1A-6 BASE RATES AND EXTENSIONAL REASONING IN DECOMPENSATION RISK ASSESSMENTS: A LONGITUDINAL COHORT STUDY

Monday, October 24, 2016: 3:15 PM
Bayshore Ballroom Salon D, Lobby Level (Westin Bayshore Vancouver)

Alexander Davis, PhD1, Baruch Fischhoff, PhD1, Tamar Krishnamurti, PhD1 and Janel Hanmer, MD, PhD2, (1)Carnegie Mellon University, Pittsburgh, PA, (2)The University of Pittsburgh, Pittsburgh, PA
Purpose: We conducted a longitudinal cohort study examining physician use of probabilities to assess patient risk of deterioration.
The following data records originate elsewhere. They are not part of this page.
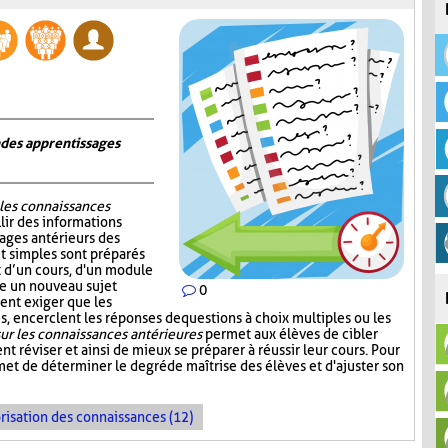
n des apprentissages
 les connaissances
lir des informations
sages antérieurs des
et simples sont préparés
ut d’un cours, d'un module
re un nouveau sujet
0
ent exiger que les
, encerclent les réponses de questions à choix multiples ou les
ur les connaissances antérieures
permet aux élèves de cibler
nt réviser et ainsi de mieux se préparer à réussir leur cours. Pour
et de déterminer le degré de maîtrise des élèves et d'ajuster son
risation des connaissances (12)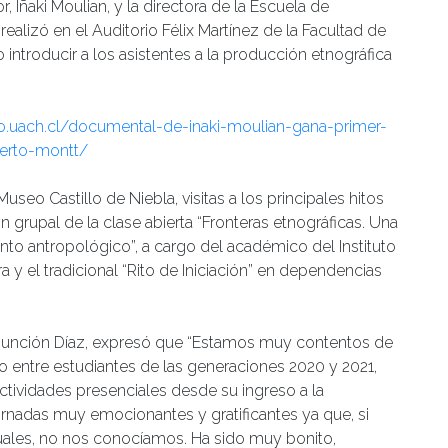
 Iñaki Moulian, y la directora de la Escuela de
ealizó en el Auditorio Félix Martínez de la Facultad de
introducir a los asistentes a la producción etnográfica
rio.uach.cl/documental-de-inaki-moulian-gana-primer-
uerto-montt/
useo Castillo de Niebla, visitas a los principales hitos
ón grupal de la clase abierta “Fronteras etnográficas. Una
nto antropológico”, a cargo del académico del Instituto
y el tradicional “Rito de Iniciación” en dependencias
 Asunción Díaz, expresó que “Estamos muy contentos de
 entre estudiantes de las generaciones 2020 y 2021,
ctividades presenciales desde su ingreso a la
ornadas muy emocionantes y gratificantes ya que, si
tuales, no nos conocíamos. Ha sido muy bonito,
Method: Over a six month period, residents, interns, overnight interns, and attending physicians from the general internal medicine ward of a single academic tertiary care center were asked to assess: 1) the probability that each of their patients would experience a clinical deterioration in the next 24 hours (defined as a cardiac arrest, call to a rapid response team, or transfer to the ICU), and 2) the probability of just a rapid response team call for their last patient for the day. This latter probability was compared to the physician's assessed probability of the extensional (inclusive) event (cardiac arrest, rapid response team call, or transfer to the ICU).

Result: 135 unique physicians made 6,310 judgments across the entire study. Physicians remained in the study for either two or four weeks with four to eight data collection points. Judges were initially insensitive to the base rate (~2%) when predicting 24 hour decompensation risk for their patients (median = 10%). Over the duration of their rotation, their probability assessments significantly decreased (median = 5%) but remained consistently higher than the base rate. This pattern held for all cohorts of physicians (interns, residents, and attendings). Attendings violated the laws of probability by giving a lower probability to the extensional (inclusive) event 8% of the time, compared to 10% for residents, 12% for interns, and 19% for overnight interns. For the day teams, these violations tended to strongly cluster within physicians. For the overnight team, violations were more evenly distributed across physicians.

Conclusion: Physicians initially overestimated the probability of their patients deteriorating by a factor of 5, but over time gave probabilities about 2 times the base rate. The pattern held for cohorts of very different experience levels (interns, residents, attendings), suggesting that this learning was due to being explicitly asked to assess the probabilities. A minority of physicians consistently violated the extensional laws of probability. However, rates were higher (and more uniform) for overnight physicians, who may have been more cognitively taxed (due to sleep deprivation).